The Office of the Comptroller of the Currency has released a 376-page proposal to implement the Guiding and Establishing National Innovation for US Stablecoins Act, setting out operational rules for federally supervised payment stablecoin issuers.
Under the draft rule, issuers would be prohibited from paying any form of interest or yield on payment stablecoins, whether in cash, tokens or other consideration, solely in connection with holding or using the stablecoin.
The proposal also introduces a rebuttable presumption that issuers violate the yield ban if they route payments through affiliates or related third parties that then distribute rewards to stablecoin holders, framing such structures as highly likely attempts to evade the statute.
Two carve-outs are included, clarifying that merchants may independently offer discounts for stablecoin payments and that issuers may share profits with non-affiliate partners in certain white-label arrangements.
The rule stems from the GENIUS Act, enacted in July 2025, which created a federal framework restricting US payment stablecoin issuance to licensed entities such as bank subsidiaries and designated federal or large state-regulated issuers.
If finalised as drafted, the rule could influence the separate Digital Asset Market Clarity Act of 2025 debate by establishing a no-yield baseline at the issuer level, potentially narrowing the scope for rewards on regulated payment stablecoins.

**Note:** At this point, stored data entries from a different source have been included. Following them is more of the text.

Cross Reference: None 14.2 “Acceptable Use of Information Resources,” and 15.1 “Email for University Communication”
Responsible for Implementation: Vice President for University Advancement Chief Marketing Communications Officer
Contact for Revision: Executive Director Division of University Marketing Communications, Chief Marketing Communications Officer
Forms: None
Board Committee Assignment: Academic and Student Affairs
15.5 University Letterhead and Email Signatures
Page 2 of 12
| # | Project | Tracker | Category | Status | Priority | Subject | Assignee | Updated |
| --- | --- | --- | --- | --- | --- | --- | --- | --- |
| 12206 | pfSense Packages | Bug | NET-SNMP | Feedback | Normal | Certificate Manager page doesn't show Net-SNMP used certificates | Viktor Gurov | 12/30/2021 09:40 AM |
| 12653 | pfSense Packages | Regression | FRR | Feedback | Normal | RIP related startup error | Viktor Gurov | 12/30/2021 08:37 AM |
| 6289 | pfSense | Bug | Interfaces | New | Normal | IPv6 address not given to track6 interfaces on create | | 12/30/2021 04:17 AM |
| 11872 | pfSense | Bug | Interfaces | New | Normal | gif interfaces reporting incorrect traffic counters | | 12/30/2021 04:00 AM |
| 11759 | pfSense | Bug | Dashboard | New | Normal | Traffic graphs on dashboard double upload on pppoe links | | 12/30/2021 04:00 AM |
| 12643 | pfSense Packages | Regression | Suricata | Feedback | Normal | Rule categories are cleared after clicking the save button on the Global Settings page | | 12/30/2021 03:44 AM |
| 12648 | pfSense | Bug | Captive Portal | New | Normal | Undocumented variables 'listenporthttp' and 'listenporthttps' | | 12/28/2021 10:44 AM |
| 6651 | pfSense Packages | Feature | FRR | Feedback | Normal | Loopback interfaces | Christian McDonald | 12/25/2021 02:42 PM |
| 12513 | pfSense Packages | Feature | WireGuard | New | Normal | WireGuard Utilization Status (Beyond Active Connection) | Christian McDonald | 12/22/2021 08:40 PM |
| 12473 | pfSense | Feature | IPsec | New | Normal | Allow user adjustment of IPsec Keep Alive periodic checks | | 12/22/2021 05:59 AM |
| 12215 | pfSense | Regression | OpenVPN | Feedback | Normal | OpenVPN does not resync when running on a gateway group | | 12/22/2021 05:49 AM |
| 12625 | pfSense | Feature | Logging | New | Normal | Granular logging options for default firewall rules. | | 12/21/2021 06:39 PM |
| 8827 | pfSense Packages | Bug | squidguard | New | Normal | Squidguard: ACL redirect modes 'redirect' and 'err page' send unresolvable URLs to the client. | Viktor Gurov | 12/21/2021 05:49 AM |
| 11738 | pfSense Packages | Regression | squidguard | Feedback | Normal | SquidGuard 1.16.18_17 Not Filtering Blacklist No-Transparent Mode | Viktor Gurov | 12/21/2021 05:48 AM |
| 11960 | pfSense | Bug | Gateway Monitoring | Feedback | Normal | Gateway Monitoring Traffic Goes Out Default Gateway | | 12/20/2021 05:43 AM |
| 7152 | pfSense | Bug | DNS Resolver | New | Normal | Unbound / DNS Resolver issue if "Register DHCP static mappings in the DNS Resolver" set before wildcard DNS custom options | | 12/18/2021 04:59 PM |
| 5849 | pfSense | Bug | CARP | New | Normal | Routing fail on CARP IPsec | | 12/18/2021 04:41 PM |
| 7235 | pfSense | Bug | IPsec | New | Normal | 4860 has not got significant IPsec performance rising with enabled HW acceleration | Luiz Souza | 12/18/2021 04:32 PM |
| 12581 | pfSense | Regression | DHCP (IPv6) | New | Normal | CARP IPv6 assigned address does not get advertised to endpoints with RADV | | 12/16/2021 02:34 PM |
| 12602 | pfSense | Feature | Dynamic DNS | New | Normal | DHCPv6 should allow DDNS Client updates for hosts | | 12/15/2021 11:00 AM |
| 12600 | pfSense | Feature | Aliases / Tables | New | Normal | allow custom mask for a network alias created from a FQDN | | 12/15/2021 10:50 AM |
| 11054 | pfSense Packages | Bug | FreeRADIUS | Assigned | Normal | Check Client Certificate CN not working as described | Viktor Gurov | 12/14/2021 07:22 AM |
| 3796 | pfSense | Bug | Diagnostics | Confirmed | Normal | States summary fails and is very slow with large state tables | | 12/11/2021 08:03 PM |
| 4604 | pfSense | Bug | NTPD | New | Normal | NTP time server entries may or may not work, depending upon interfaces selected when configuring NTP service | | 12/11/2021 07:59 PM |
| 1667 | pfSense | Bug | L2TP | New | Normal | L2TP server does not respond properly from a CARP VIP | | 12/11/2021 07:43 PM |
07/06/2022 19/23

For companies such as Coinbase, which have advocated for the ability to offer yield on stablecoin balances within a regulated framework, the proposal signals a firm regulatory boundary between GENIUS-compliant payment stablecoins and yield-bearing products.
The proposal is open for public comment for 60 days, after which the OCC may revise or finalise the rule, shaping how stablecoin economics operate under US banking supervision.